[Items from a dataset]
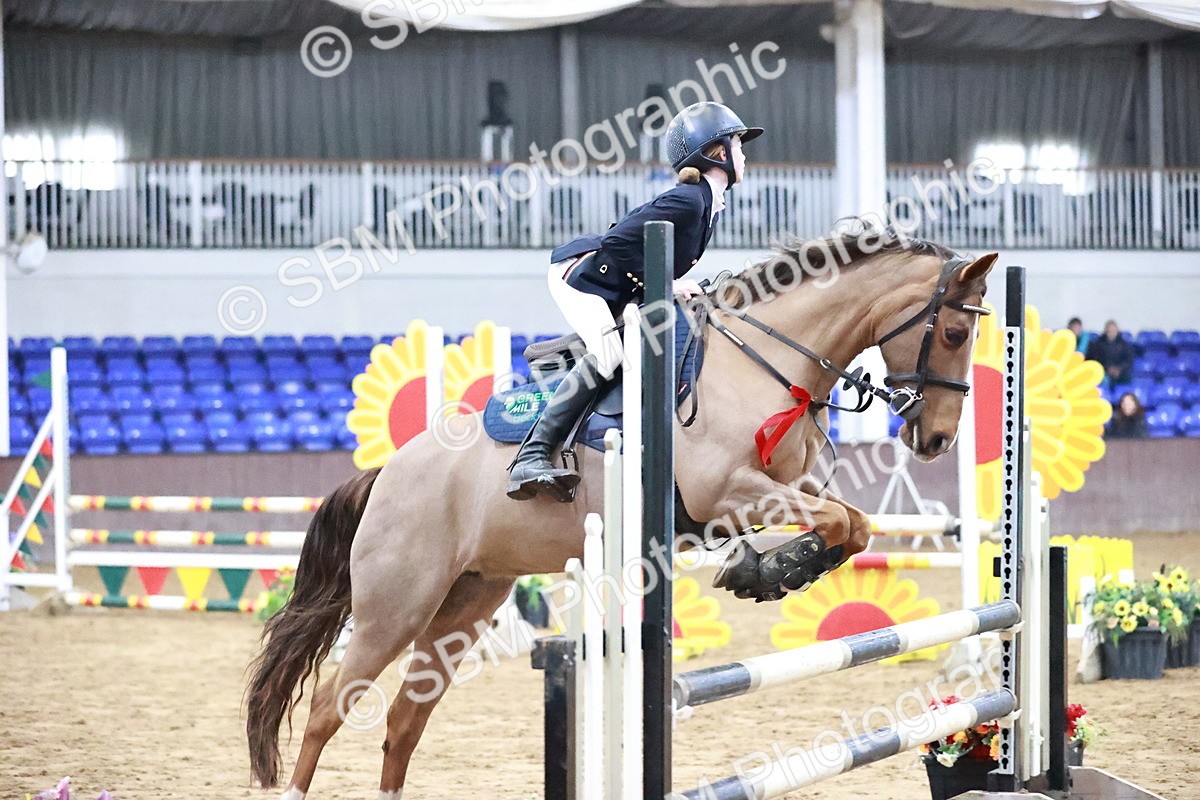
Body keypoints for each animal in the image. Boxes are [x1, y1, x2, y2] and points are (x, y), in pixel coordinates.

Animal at [245, 230, 996, 798]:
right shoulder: (726, 490)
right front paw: (768, 571)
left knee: (405, 718)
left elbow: (853, 525)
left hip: (464, 604)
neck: (767, 358)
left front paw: (765, 571)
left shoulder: (785, 486)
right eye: (955, 332)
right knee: (328, 707)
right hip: (396, 605)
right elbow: (839, 525)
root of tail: (388, 473)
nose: (936, 440)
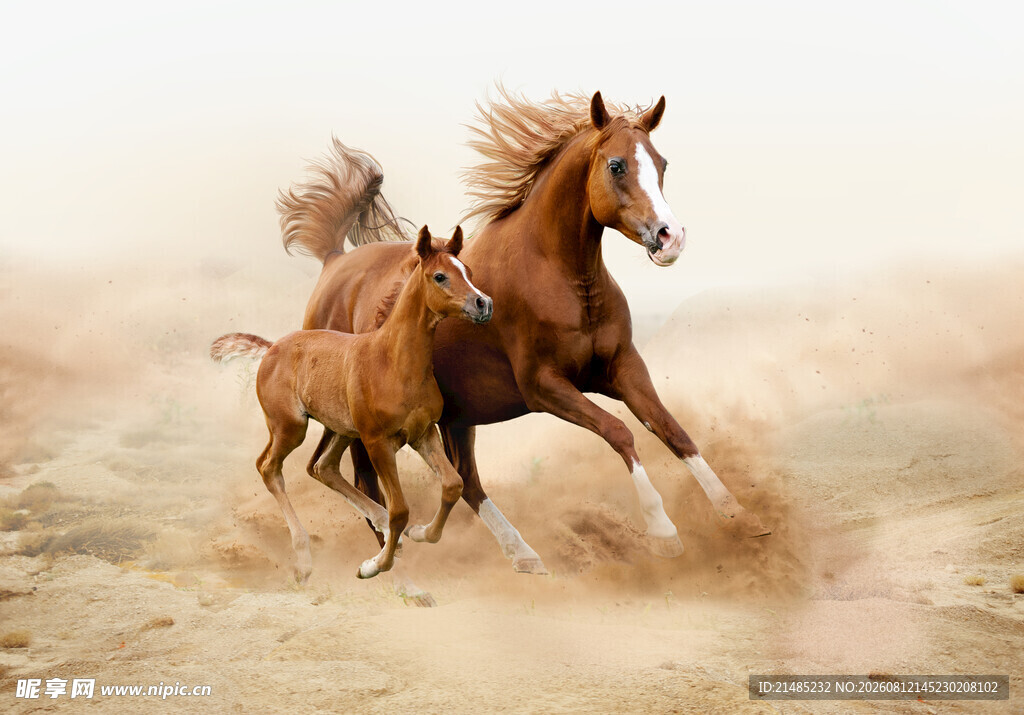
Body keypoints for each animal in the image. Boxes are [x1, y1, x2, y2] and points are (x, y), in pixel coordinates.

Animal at [211, 226, 492, 582]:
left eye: (467, 271)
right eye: (440, 276)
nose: (484, 303)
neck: (393, 363)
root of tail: (272, 347)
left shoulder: (423, 434)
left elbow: (453, 485)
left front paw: (419, 534)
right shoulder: (377, 442)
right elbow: (400, 509)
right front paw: (373, 566)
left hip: (341, 429)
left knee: (322, 467)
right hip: (291, 427)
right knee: (269, 467)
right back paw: (304, 559)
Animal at [278, 88, 770, 596]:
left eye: (662, 163)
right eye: (616, 165)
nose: (670, 238)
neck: (560, 275)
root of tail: (334, 262)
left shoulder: (623, 368)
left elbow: (672, 430)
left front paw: (740, 515)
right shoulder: (544, 386)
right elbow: (620, 432)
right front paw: (663, 532)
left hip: (456, 416)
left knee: (465, 480)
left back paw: (522, 555)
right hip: (366, 424)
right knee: (364, 483)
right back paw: (401, 577)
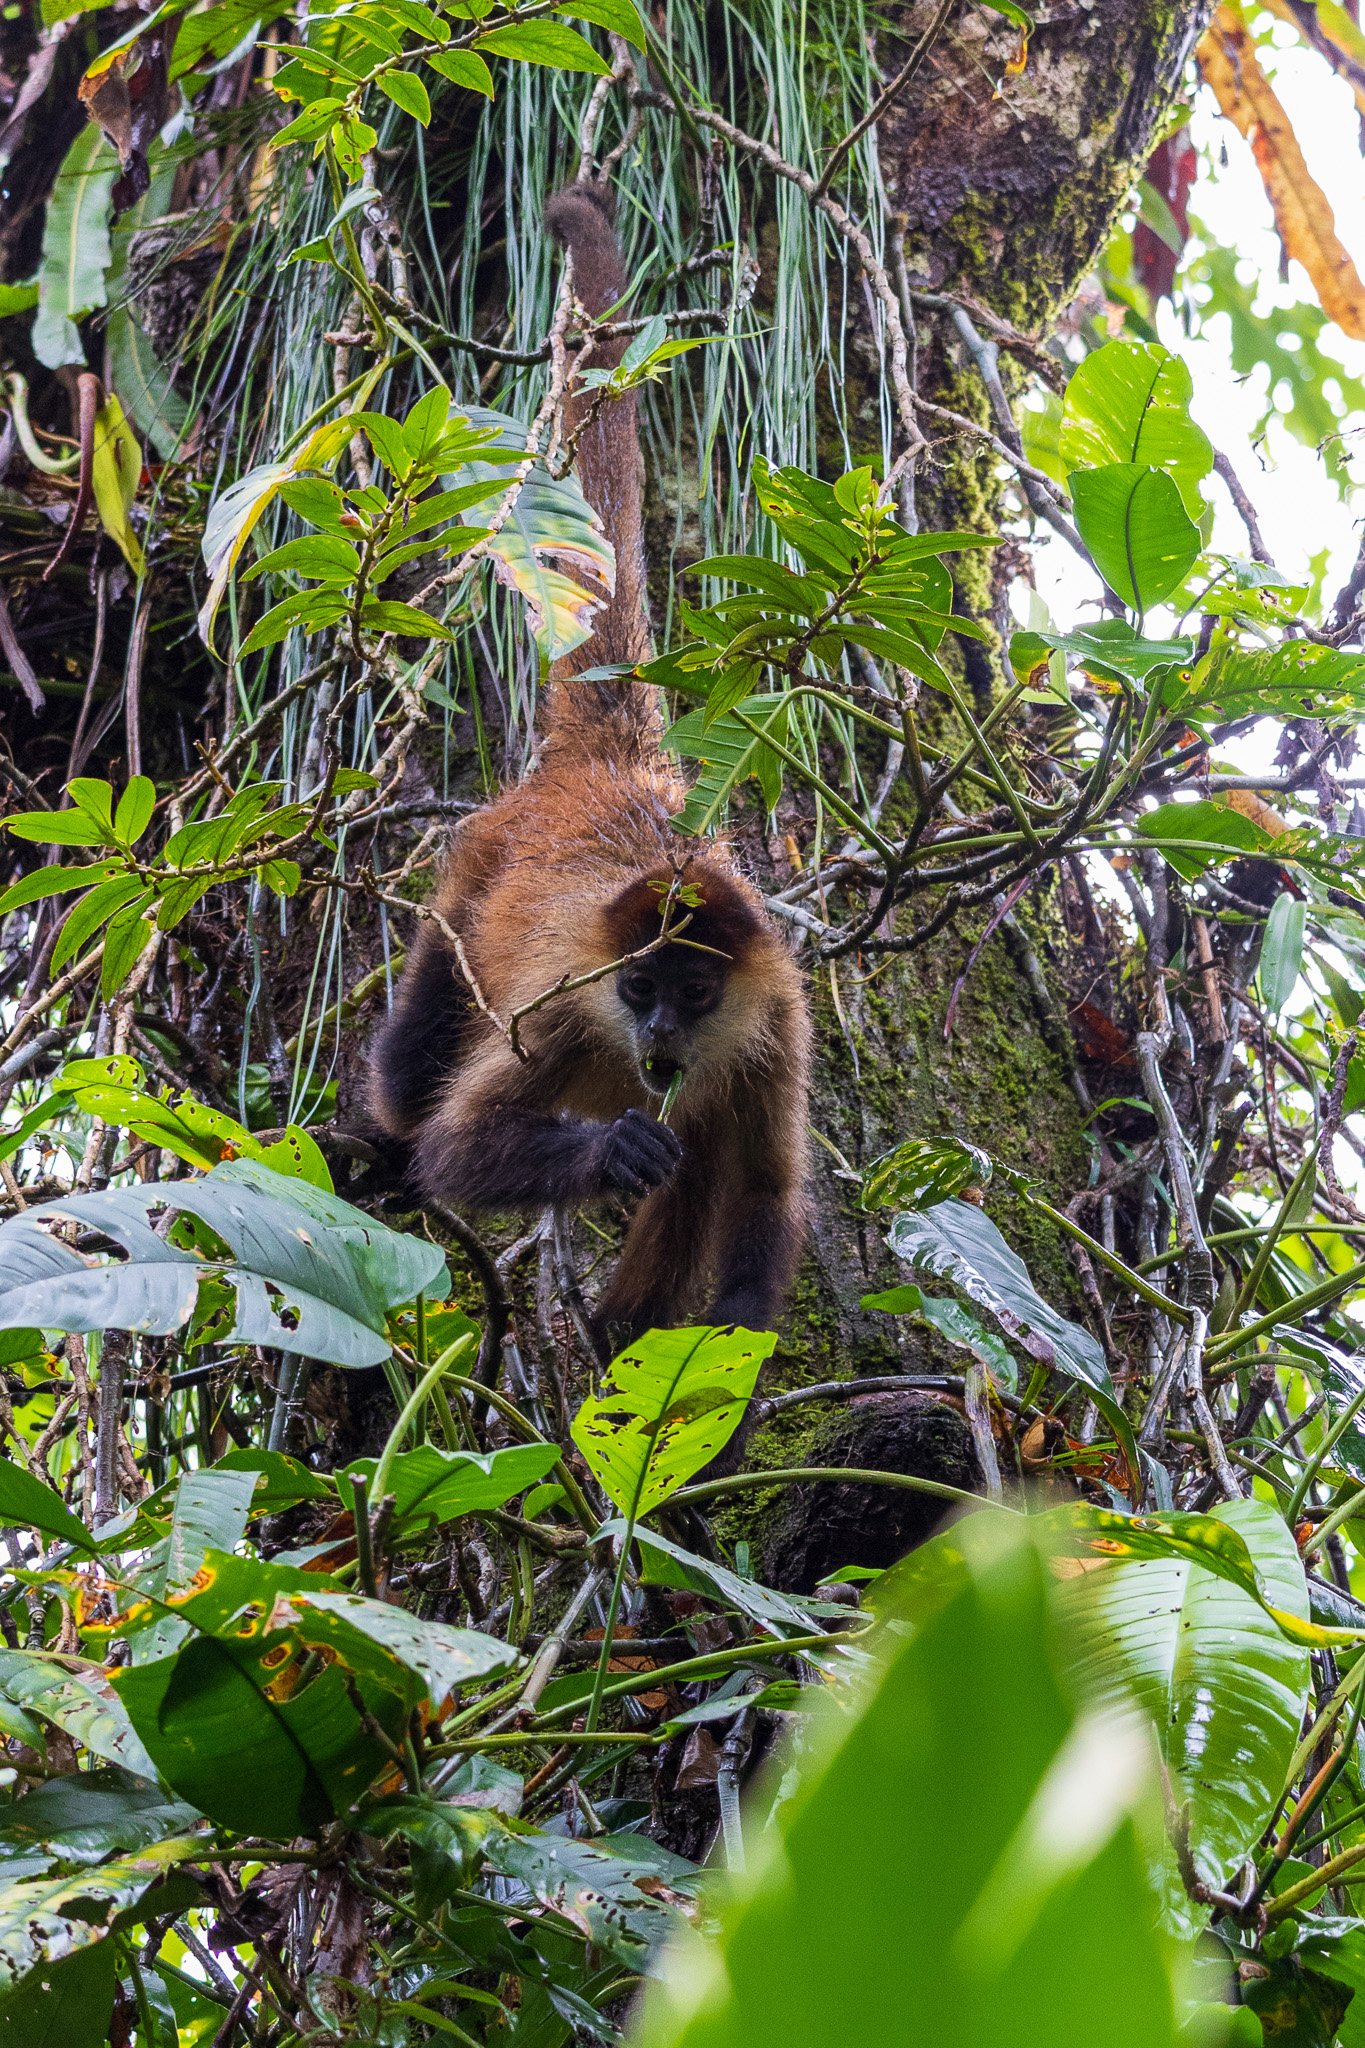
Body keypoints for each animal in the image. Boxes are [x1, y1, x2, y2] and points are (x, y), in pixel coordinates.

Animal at [368, 184, 810, 1351]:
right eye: (642, 987)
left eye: (694, 993)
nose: (657, 1030)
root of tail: (617, 770)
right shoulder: (569, 1007)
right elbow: (452, 1149)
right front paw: (610, 1152)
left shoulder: (776, 1023)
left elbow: (762, 1194)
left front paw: (720, 1382)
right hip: (482, 853)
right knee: (415, 1073)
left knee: (702, 1160)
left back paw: (624, 1334)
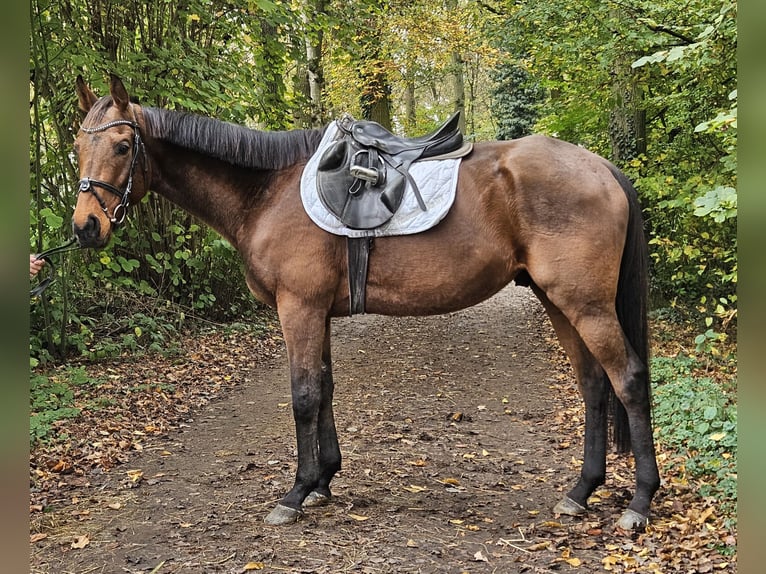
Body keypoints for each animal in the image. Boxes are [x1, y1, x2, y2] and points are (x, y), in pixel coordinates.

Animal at [70, 75, 660, 532]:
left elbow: (303, 395)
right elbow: (325, 388)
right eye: (77, 146)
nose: (85, 227)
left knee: (628, 379)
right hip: (558, 302)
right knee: (593, 385)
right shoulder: (317, 312)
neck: (268, 191)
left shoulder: (299, 308)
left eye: (122, 147)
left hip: (585, 304)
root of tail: (601, 168)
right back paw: (580, 492)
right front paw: (323, 481)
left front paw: (295, 493)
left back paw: (638, 502)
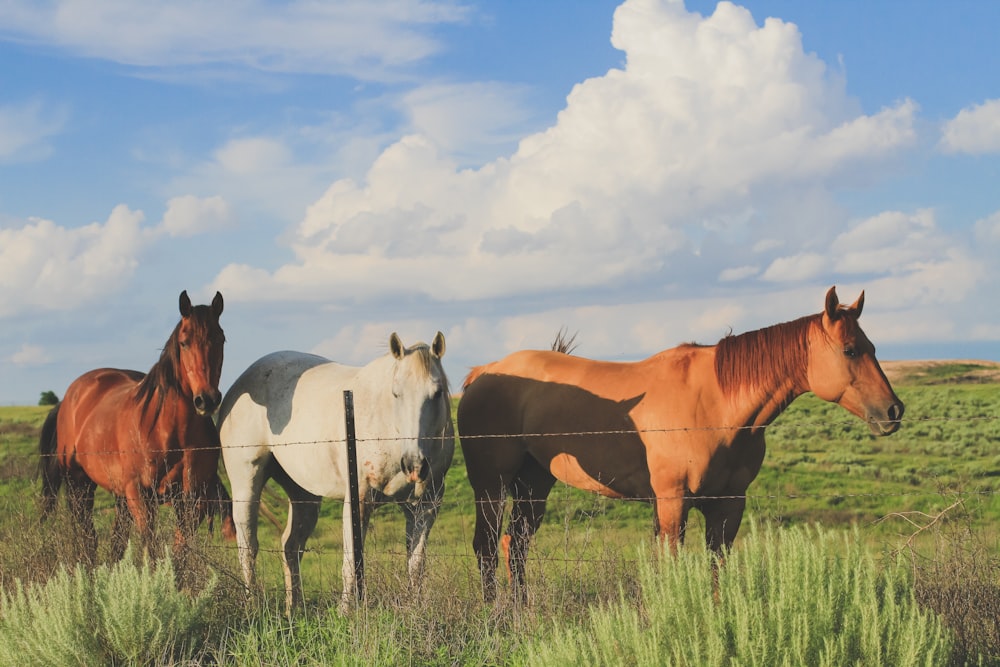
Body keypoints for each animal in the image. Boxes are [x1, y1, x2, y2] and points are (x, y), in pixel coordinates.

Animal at [38, 290, 232, 564]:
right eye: (184, 342)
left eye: (220, 339)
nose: (207, 399)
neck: (171, 433)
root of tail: (69, 397)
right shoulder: (141, 496)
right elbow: (152, 550)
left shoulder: (193, 499)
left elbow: (180, 554)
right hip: (79, 484)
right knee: (87, 538)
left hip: (119, 495)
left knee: (116, 542)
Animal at [221, 332, 456, 612]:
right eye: (396, 394)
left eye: (437, 393)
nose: (414, 465)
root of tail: (238, 386)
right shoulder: (359, 500)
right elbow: (351, 562)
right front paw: (345, 611)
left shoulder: (426, 505)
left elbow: (416, 564)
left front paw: (415, 608)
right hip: (246, 482)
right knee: (248, 545)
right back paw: (252, 604)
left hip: (304, 495)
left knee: (291, 546)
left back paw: (294, 609)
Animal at [460, 286, 908, 600]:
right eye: (850, 350)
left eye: (872, 347)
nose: (893, 411)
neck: (716, 404)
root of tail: (483, 372)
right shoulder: (673, 502)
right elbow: (671, 567)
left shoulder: (728, 506)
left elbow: (716, 568)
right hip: (491, 485)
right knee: (486, 546)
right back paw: (493, 617)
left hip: (534, 483)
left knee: (514, 545)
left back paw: (520, 612)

**Assignment:**
Word for word, restate the lines from the one holding "left eye: (872, 347)" to the last line of the records.

**Answer to the exercise:**
left eye: (872, 347)
nose: (893, 411)
neck: (716, 404)
root of tail: (483, 372)
right shoulder: (673, 502)
right elbow: (671, 567)
left shoulder: (728, 506)
left elbow: (716, 568)
right hip: (491, 485)
right knee: (486, 546)
right back paw: (493, 617)
left hip: (534, 483)
left knee: (514, 545)
left back paw: (520, 612)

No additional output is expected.